| Assignment |
Output a character-exact copy of the data, images removed.

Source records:
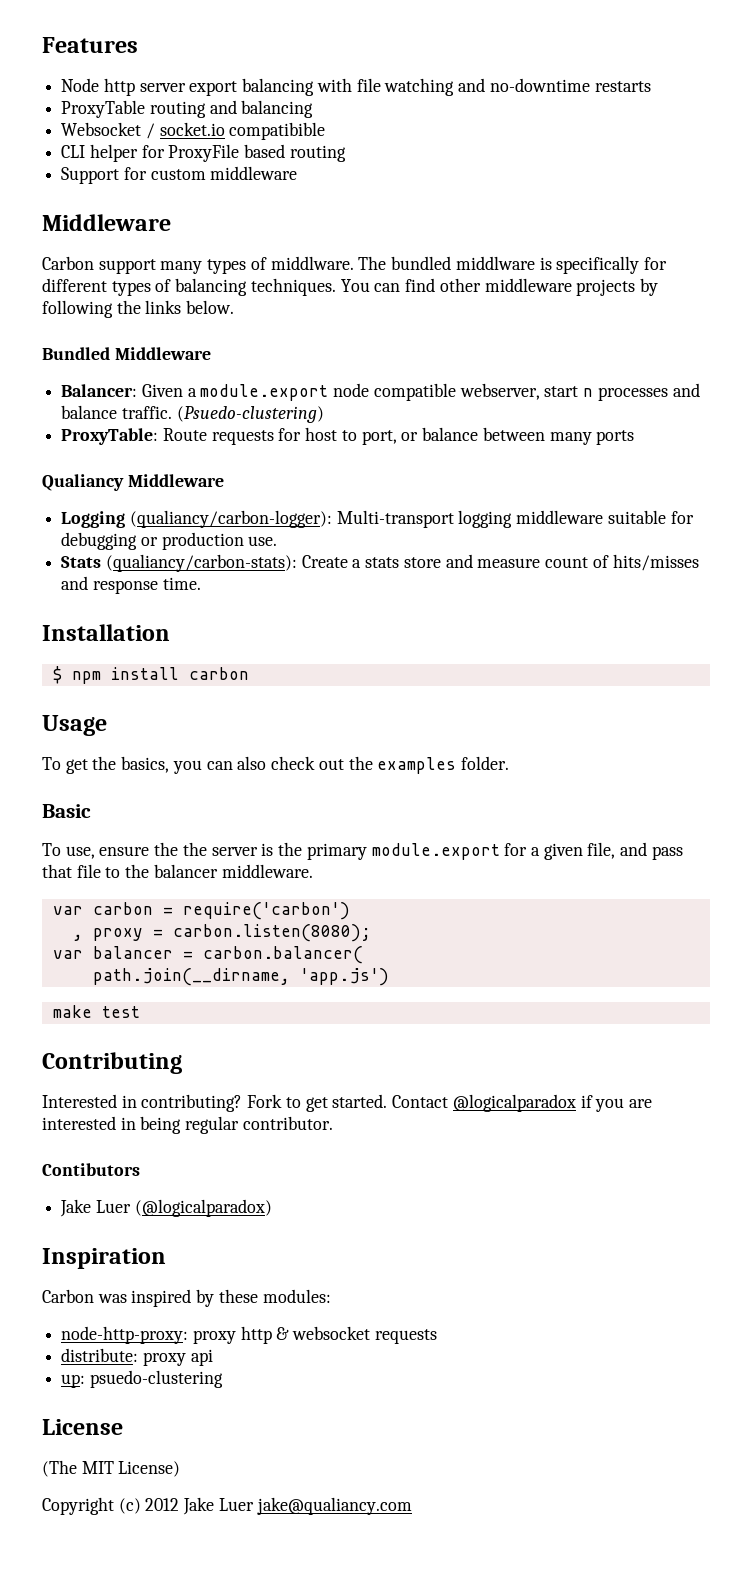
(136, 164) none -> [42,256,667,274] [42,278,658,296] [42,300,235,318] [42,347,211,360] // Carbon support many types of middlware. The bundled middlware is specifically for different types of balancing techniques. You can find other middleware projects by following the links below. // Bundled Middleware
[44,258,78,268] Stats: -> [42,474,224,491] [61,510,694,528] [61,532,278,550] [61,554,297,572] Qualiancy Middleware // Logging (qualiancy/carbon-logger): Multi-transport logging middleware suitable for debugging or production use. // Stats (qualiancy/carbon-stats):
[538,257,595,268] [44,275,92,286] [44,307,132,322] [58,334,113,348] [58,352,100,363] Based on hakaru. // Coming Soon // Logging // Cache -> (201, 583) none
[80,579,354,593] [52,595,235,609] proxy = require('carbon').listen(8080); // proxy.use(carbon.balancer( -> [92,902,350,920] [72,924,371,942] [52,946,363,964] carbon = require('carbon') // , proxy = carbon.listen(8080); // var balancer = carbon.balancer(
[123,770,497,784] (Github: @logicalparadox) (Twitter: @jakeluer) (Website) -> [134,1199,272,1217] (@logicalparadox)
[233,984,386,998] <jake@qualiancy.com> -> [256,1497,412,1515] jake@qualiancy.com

| Solution to this task |
(136, 164) none -> [42,256,667,274] [42,278,658,296] [42,300,235,318] [42,347,211,360] // Carbon support many types of middlware. The bundled middlware is specifically for different types of balancing techniques. You can find other middleware projects by following the links below. // Bundled Middleware
[44,258,78,268] Stats: -> [42,474,224,491] [61,510,694,528] [61,532,278,550] [61,554,297,572] Qualiancy Middleware // Logging (qualiancy/carbon-logger): Multi-transport logging middleware suitable for debugging or production use. // Stats (qualiancy/carbon-stats):
[538,257,595,268] [44,275,92,286] [44,307,132,322] [58,334,113,348] [58,352,100,363] Based on hakaru. // Coming Soon // Logging // Cache -> (201, 583) none
[80,579,354,593] [52,595,235,609] proxy = require('carbon').listen(8080); // proxy.use(carbon.balancer( -> [92,902,350,920] [72,924,371,942] [52,946,363,964] carbon = require('carbon') // , proxy = carbon.listen(8080); // var balancer = carbon.balancer(
[123,770,497,784] (Github: @logicalparadox) (Twitter: @jakeluer) (Website) -> [134,1199,272,1217] (@logicalparadox)
[233,984,386,998] <jake@qualiancy.com> -> [256,1497,412,1515] jake@qualiancy.com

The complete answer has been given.